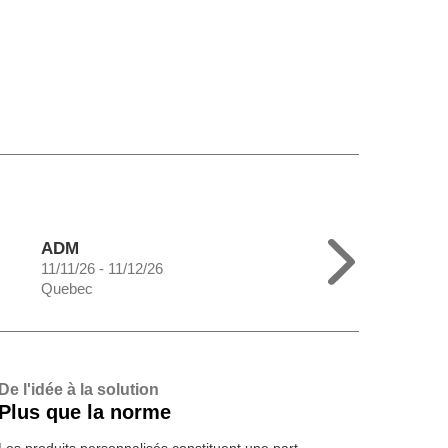
ADM
11/11/26 - 11/12/26
Quebec
De l'idée à la solution
Plus que la norme
Les produits personnalisés constituent une part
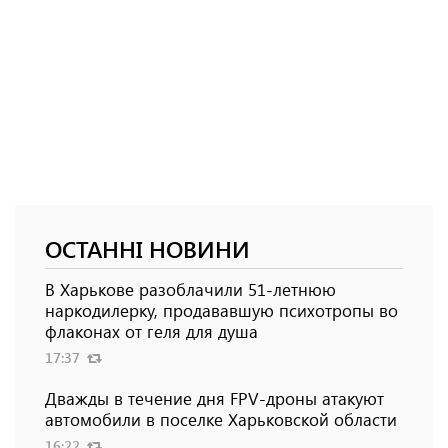
ОСТАННІ НОВИНИ
В Харькове разоблачили 51-летнюю
наркодилерку, продававшую психотропы во
флаконах от геля для душа
17:37
Дважды в течение дня FPV-дроны атакуют
автомобили в поселке Харьковской области
16:22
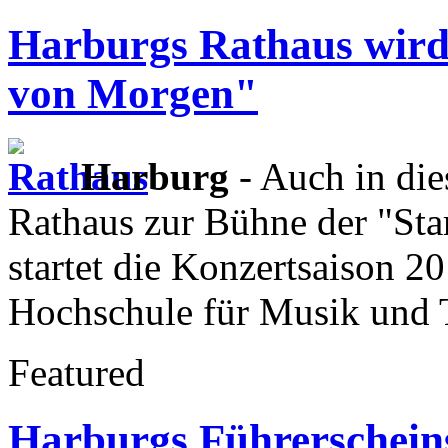
Harburgs Rathaus wird
von Morgen"
Harburg
- Auch in die
Rathaus zur Bühne der "St
startet die Konzertsaison 2
Hochschule für Musik und
Featured
Harburgs Führerschei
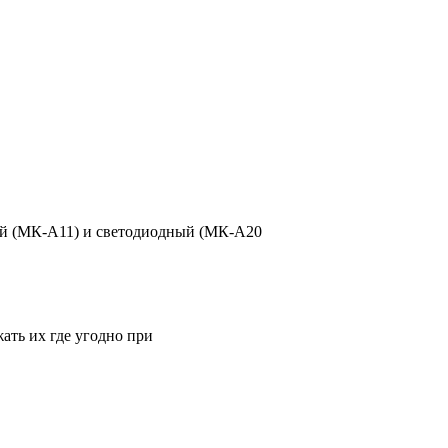
ий (МК-А11) и светодиодный (МК-А20
ать их где угодно при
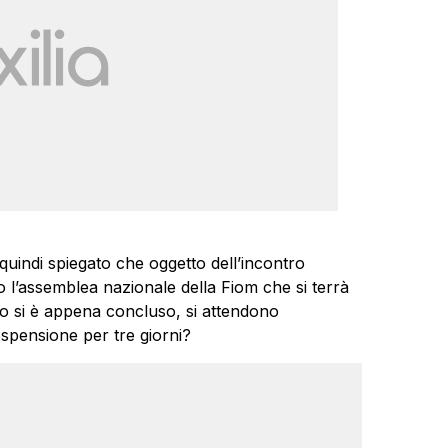
quindi spiegato che oggetto dell’incontro
o l’assemblea nazionale della Fiom che si terrà
ro si è appena concluso, si attendono
ospensione per tre giorni?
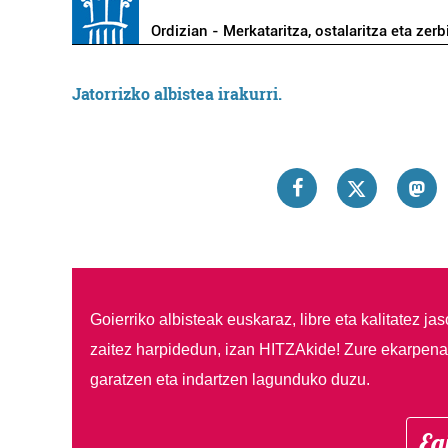
Ordizian - Merkataritza, ostalaritza eta zerb
Jatorrizko albistea irakurri.
Goierriko albisteak euskaraz, libre eta kalitatez ja
zaitez harpidedun, izan HITZAkide!
Zure ekarpenar
garatzen eta indartzen lagunduko duzu.
Eg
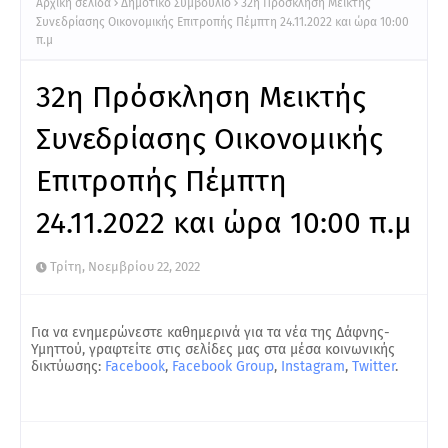
Αρχική σελίδα
Δημοτικό Συμβούλιο
32η Πρόσκληση Μεικτής
Συνεδρίασης Οικονομικής Επιτροπής Πέμπτη 24.11.2022 και ώρα 10:00
π.μ
32η Πρόσκληση Μεικτής
Συνεδρίασης Οικονομικής
Επιτροπής Πέμπτη
24.11.2022 και ώρα 10:00 π.μ
Τρίτη, Νοεμβρίου 22, 2022
Για να ενημερώνεστε καθημερινά για τα νέα της Δάφνης-
Υμηττού, γραφτείτε στις σελίδες μας στα μέσα κοινωνικής
δικτύωσης:
Facebook
,
Facebook Group
,
Instagram
,
Twitter
.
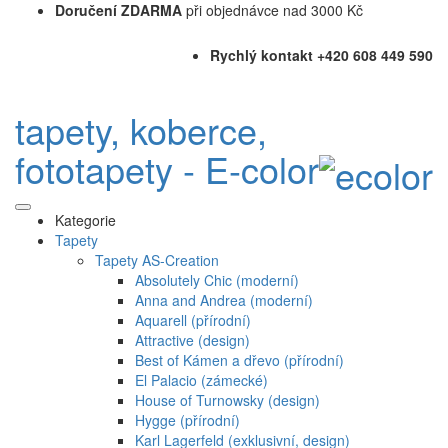
Doručení ZDARMA
při objednávce nad 3000 Kč
Rychlý kontakt +420 608 449 590
tapety, koberce,
fototapety - E-color
Kategorie
Tapety
Tapety AS-Creation
Absolutely Chic (moderní)
Anna and Andrea (moderní)
Aquarell (přírodní)
Attractive (design)
Best of Kámen a dřevo (přírodní)
El Palacio (zámecké)
House of Turnowsky (design)
Hygge (přírodní)
Karl Lagerfeld (exklusivní, design)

__________________________________________________

• [Request]
In case the records contain pictures, keep those out and repeat the rest exactly.

• [Response]
ADM
11/11/26 - 11/12/26
Quebec
De l'idée à la solution
Plus que la norme
Les produits personnalisés constituent une part
ОСТАННІ НОВИНИ
В Харькове разоблачили 51-летнюю
наркодилерку, продававшую психотропы во
флаконах от геля для душа
17:37
Дважды в течение дня FPV-дроны атакуют
автомобили в поселке Харьковской области
16:22
Harburgs Rathaus wird
von Morgen"
Harburg
- Auch in die
Rathaus zur Bühne der "St
startet die Konzertsaison 2
Hochschule für Musik und
Featured
Harburgs Führerschei
ий (МК-А11) и светодиодный (МК-А20
ать их где угодно при
quindi spiegato che oggetto dell’incontro
o l’assemblea nazionale della Fiom che si terrà
ro si è appena concluso, si attendono
ospensione per tre giorni?
Ordizian - Merkataritza, ostalaritza eta zerb
Jatorrizko albistea irakurri.
Goierriko albisteak euskaraz, libre eta kalitatez ja
zaitez harpidedun, izan HITZAkide!
Zure ekarpenar
garatzen eta indartzen lagunduko duzu.
Eg
Αρχική σελίδα
Δημοτικό Συμβούλιο
32η Πρόσκληση Μεικτής
Συνεδρίασης Οικονομικής Επιτροπής Πέμπτη 24.11.2022 και ώρα 10:00
π.μ
32η Πρόσκληση Μεικτής
Συνεδρίασης Οικονομικής
Επιτροπής Πέμπτη
24.11.2022 και ώρα 10:00 π.μ
Τρίτη, Νοεμβρίου 22, 2022
Για να ενημερώνεστε καθημερινά για τα νέα της Δάφνης-
Υμηττού, γραφτείτε στις σελίδες μας στα μέσα κοινωνικής
δικτύωσης:
Facebook
,
Facebook Group
,
Instagram
,
Twitter
.
Doručení ZDARMA
při objednávce nad 3000 Kč
Rychlý kontakt +420 608 449 590
tapety, koberce,
fototapety - E-color
Kategorie
Tapety
Tapety AS-Creation
Absolutely Chic (moderní)
Anna and Andrea (moderní)
Aquarell (přírodní)
Attractive (design)
Best of Kámen a dřevo (přírodní)
El Palacio (zámecké)
House of Turnowsky (design)
Hygge (přírodní)
Karl Lagerfeld (exklusivní, design)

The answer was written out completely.